Gegebene Anweisung A
Gib aus den weiter unten folgenden Datensätzen den Abschnitt von der Zeile mit „collector number: 33205“ bis einschließlich zum Ende der Datensätze Wort für Wort wieder.

Text zum Lesen
Das Ergebnis der Präsidentschaftswahl, die am 19. Juli 2007 in New Delhi und allen Landeshauptstädten der indischen Union stattfand, wurde am 21. Juli in Delhi bekannt gegeben. Die Auszählung fand unter großen Sicherheitsvorkehrungen im indischen Parlament statt.

Die Congress-Politikerin Pratibha Patil (siehe Porträt) wurde zur neuen Präsidentin Indiens gewählt und am 25. Juli vereidigt. Sie besiegte ihren Gegenkandidaten, den bisherigen Vizepräsidenten Bhairon Shekhawat (siehe Porträt), mit 638.116 auf sie entfallende Stimmen des Wahlkollegiums, das sich aus den Abgeordneten beider Häuser des indischen Parlaments sowie Abgeordneten aller Parlamente der Unionsstaaten zusammensetzte. 1 Im Rennen um das höchste Staatsamt erreichte sie damit einen deutlichen Vorsprung von 306.810 Stimmen vor Shekhawat, auf den insgesamt nur 331.306 der abgegebenen Stimmen entfielen. Ein für ihn vorteilhaftes cross-voting fand nicht statt. Ganz im Gegenteil, Dissidenten aus dem BJP/NDA-Lager stimmten vereinzelt für Pratibha Patil.

Kurz nach dem Bekanntwerden seiner Wahlniederlage trat Bhairon Shekhawat vom Amt des Vizepräsidenten zurück.

Vorgeschichte und Positionen vor der Wahl

Die politische Klasse konnte sich im Vorfeld dieser Wahl lange Zeit auf keinen gemeinsamen Kandidaten einigen. Die von 1998 bis 2004 regierende und von der hindu-nationalistischen Bharatiya Janata Party (Indische Volkspartei, BJP) angeführte National-Demokratische Allianz (NDA), das heißt BJP und einige Regionalparteien, plädierte im Vorfeld der Kandidatenaufstellung für eine zweite Amtszeit des beim Volk sehr populären bisherigen Präsidenten Dr. A.P.J. Abdul Kalam. Dies wurde vom Congress jedoch strikt verworfen, zumal es die BJP 2002 abgelehnt hatte, K.R. Narayanan, dem ehemaligen Congress-Politiker und ersten Dalit im Amt des Staatspräsidenten, eine zweite Amtszeit zu ermöglichen.

Stattdessen kam es zu einer wahren Schlammschlacht ("India’s murkiest presidential poll", The Times of India, 20.7.2007, S.1) mit wechselseitigen Beschuldigungen. Nach Aussage kritischer Kommentatoren geschah dies auf dem Niveau einer Bürgermeisterschaftswahl. Die BJP unterstellte Pratibha Patil finanzielle Unregelmäßigkeiten und Nepotismus zugunsten von Familienmitgliedern als Vorsitzende einer Genossenschaftsbank für Frauen sowie angeblich zwielichtige Praktiken in einem Rechtsverfahren. Dagegen warf der Congress Bhairon Shekhawat seine Tätigkeit als Polizist während der Endphase der britischen Kolonialherrschaft und seine frühere Mitgliedschaft in der hindu-nationalistischen Kaderorganisation Rashtriya Swayamsevak Sangh (Nationales Freiwilligenkorps, RSS) vor, da diese Organisation die Grundpfeiler der indischen Demokratie und des Säkularismus systematisch angreife.

Gegebene Anweisung B
Schreib den Text über die indische Präsidentschaftswahl 2007 im Anschluss an seinen letzten Satz weiter.

Bereitgestellte Datensätze
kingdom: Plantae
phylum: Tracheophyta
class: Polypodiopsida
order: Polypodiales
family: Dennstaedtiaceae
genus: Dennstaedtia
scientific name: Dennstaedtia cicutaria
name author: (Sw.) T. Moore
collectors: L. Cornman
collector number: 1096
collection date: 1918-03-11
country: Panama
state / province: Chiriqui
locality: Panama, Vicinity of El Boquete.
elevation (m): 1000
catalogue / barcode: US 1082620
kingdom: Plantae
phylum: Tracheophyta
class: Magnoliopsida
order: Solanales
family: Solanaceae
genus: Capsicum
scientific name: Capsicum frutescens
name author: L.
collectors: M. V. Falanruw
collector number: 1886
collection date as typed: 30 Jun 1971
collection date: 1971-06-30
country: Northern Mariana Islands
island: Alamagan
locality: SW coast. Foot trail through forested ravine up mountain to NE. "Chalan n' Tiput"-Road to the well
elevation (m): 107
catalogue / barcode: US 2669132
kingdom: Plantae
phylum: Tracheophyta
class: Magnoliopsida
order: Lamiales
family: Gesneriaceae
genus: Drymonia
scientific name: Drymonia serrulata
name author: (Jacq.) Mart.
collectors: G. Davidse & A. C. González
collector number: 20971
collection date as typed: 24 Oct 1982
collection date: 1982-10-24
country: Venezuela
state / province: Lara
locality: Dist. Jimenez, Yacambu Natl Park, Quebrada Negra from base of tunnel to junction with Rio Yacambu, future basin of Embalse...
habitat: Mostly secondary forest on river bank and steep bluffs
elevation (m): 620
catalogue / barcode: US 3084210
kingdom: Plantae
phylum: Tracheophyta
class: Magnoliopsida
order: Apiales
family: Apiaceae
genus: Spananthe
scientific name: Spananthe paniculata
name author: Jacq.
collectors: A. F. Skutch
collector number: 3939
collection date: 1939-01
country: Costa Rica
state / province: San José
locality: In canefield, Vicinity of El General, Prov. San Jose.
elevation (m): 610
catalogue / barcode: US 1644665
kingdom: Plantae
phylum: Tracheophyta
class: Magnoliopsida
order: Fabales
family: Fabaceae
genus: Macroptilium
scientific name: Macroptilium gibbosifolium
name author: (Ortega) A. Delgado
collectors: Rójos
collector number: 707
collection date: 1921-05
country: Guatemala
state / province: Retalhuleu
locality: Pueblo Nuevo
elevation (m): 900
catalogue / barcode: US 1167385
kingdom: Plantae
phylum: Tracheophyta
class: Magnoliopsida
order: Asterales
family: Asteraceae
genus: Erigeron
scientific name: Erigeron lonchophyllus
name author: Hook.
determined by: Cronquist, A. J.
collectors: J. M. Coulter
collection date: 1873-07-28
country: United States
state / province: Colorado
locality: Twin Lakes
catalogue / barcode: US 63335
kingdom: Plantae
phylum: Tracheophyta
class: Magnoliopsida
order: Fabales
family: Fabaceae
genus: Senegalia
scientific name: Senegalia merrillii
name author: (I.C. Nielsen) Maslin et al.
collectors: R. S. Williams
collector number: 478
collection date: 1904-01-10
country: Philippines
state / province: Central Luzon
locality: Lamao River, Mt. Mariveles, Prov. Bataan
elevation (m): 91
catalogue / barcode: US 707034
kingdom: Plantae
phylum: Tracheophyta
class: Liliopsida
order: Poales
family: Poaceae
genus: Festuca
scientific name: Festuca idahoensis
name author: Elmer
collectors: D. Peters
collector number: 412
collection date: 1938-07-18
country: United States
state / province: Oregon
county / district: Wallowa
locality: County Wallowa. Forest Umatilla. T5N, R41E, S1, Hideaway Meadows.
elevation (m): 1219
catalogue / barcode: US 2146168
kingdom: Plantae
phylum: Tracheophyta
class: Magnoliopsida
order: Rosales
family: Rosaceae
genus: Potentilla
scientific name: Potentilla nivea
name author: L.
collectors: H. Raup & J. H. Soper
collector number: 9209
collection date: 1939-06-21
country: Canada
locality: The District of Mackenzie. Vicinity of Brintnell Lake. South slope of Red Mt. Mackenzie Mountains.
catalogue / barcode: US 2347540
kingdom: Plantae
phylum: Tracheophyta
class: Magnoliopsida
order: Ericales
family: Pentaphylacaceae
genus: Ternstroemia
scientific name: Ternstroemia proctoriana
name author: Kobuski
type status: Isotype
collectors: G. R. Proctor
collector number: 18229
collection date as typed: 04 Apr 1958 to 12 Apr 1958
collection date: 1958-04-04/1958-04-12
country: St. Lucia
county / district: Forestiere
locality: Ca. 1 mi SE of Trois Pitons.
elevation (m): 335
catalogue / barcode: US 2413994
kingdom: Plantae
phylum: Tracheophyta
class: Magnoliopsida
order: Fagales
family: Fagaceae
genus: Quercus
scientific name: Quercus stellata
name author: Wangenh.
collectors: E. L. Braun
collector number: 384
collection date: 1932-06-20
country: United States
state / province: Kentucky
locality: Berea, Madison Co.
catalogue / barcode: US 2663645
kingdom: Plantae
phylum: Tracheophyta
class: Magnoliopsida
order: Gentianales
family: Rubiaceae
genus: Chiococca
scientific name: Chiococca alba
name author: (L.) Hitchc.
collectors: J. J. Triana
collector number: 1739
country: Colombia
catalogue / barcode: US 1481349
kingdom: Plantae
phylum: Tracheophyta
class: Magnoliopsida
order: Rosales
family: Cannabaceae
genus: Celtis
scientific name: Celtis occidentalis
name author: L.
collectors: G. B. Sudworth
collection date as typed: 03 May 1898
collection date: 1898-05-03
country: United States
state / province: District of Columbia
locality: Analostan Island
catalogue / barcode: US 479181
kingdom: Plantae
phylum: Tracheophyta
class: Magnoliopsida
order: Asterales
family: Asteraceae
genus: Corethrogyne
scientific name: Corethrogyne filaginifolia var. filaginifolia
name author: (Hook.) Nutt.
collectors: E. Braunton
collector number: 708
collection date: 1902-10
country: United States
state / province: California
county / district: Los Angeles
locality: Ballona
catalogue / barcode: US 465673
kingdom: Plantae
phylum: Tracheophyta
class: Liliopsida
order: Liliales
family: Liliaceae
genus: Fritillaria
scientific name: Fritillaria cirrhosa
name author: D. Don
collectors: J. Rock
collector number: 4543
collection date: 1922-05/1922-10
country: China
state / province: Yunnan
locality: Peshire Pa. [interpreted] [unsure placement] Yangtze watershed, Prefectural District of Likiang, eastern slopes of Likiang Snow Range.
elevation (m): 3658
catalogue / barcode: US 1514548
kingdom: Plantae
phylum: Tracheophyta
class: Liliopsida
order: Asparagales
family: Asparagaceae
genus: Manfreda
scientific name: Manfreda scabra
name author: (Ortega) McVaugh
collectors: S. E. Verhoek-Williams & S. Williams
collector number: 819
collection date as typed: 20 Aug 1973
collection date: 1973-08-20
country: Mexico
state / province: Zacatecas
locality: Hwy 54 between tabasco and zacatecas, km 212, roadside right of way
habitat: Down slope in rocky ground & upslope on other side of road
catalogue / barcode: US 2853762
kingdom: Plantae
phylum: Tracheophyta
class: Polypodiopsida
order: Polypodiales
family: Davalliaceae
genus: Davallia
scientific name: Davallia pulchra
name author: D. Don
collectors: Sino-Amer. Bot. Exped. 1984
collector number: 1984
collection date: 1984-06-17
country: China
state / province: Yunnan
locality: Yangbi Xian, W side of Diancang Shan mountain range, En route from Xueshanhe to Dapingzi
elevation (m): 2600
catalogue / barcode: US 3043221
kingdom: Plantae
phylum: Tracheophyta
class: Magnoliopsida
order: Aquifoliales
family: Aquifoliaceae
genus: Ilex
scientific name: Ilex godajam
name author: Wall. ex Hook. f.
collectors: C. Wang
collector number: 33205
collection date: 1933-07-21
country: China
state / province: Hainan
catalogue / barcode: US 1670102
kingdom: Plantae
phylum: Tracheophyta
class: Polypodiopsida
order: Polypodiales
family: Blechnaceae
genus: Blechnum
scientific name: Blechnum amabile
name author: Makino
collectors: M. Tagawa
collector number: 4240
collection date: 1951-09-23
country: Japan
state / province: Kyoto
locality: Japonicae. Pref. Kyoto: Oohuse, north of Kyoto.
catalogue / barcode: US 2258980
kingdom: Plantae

Erwartete Ausgabe A
collector number: 33205
collection date: 1933-07-21
country: China
state / province: Hainan
catalogue / barcode: US 1670102
kingdom: Plantae
phylum: Tracheophyta
class: Polypodiopsida
order: Polypodiales
family: Blechnaceae
genus: Blechnum
scientific name: Blechnum amabile
name author: Makino
collectors: M. Tagawa
collector number: 4240
collection date: 1951-09-23
country: Japan
state / province: Kyoto
locality: Japonicae. Pref. Kyoto: Oohuse, north of Kyoto.
catalogue / barcode: US 2258980
kingdom: Plantae

Erwartete Ausgabe B
Die Congress/UPA-Strategie zielte auf 2009

Folgende Motive bewegten den Congress zur Kandidatenauswahl:

  • Pratibha Patil galt keineswegs als erste Wahl. Da aber die Kommunisten und auch einige Allianzpartner der regierenden United Progressive Alliance (UPA) andere Congress-Kandidaten – unter anderen Innenminister Shivraj Patil sowie Dr. Karan Singh, Präsident des Indian Council for Cultural Relations (ICCR) – als nicht akzeptabel ablehnten und der Congress auf den für den Zusammenhalt und die Aktionsfähigkeit der UPA-Minderheitsregierung so wichtigen Außenminister Pranab Mukherjee, der sich allseitiger Akzeptanz im Regierungslager und der dieses unterstützenden Parteien erfreute, nicht verzichten wollte, wurde schließlich die national kaum bekannte Gouverneurin aus Rajasthan aus dem Hut gezaubert. Sie galt als neunt-beste Lösung – auch hinter den Frauen Mohsina Kidwai und Nirmala Deshpande – und selbst führende politische Feministinnen vermochten in ihrer Nominierung keine Gender-Strategie des Congress zu erkennen. (Barkha Dutt: Not all the President’s men. Hindustan Times, 16.6.2007, S. 12. Die Autorin ist eine führende Fernsehjournalistin, u.a. mit der Sendung We the people.)

  • Pratibha Patil gilt als loyale Person an der Staatsspitze, was mit Blick auf die Erteilung zum Regierungsauftrag angesichts eines möglichen Parlaments ohne klare Mehrheiten nach der Unterhauswahl 2009 machtpolitisch von entscheidender Bedeutung sein könnte, so die Congress-Strategen. Interessanterweise akzeptierte der Congress ohne Zögern selbst die Stimmen der faschistoiden Regionalpartei Shiv Sena aus Maharashtra, die ihren langjährigen Partner BJP - nicht nur mit diesem Schritt - im Namen des "Maratha-Stolzes" brüskierte. Das Bündnis BJP/Shiv Sena steht in Maharashtra vor einer offenen Zerreißprobe.

Die BJP/NDA hoffte das Regierungslager zu spalten

Warum trat Bhairon Shekhawat in diesem für ihn von Anfang an praktisch aussichtslosen Rennen an?

  • BJP und NDA wollten einen politischen Keil in das keineswegs felsenfeste Regierungslager treiben.

  • Eine Niederlage der Regierungskandidatin, so ihre Strategen, hätte möglicherweise den Zusammenhalt der Minderheitsregierung von Premierminister Dr. Manmohan Singh gefährdet.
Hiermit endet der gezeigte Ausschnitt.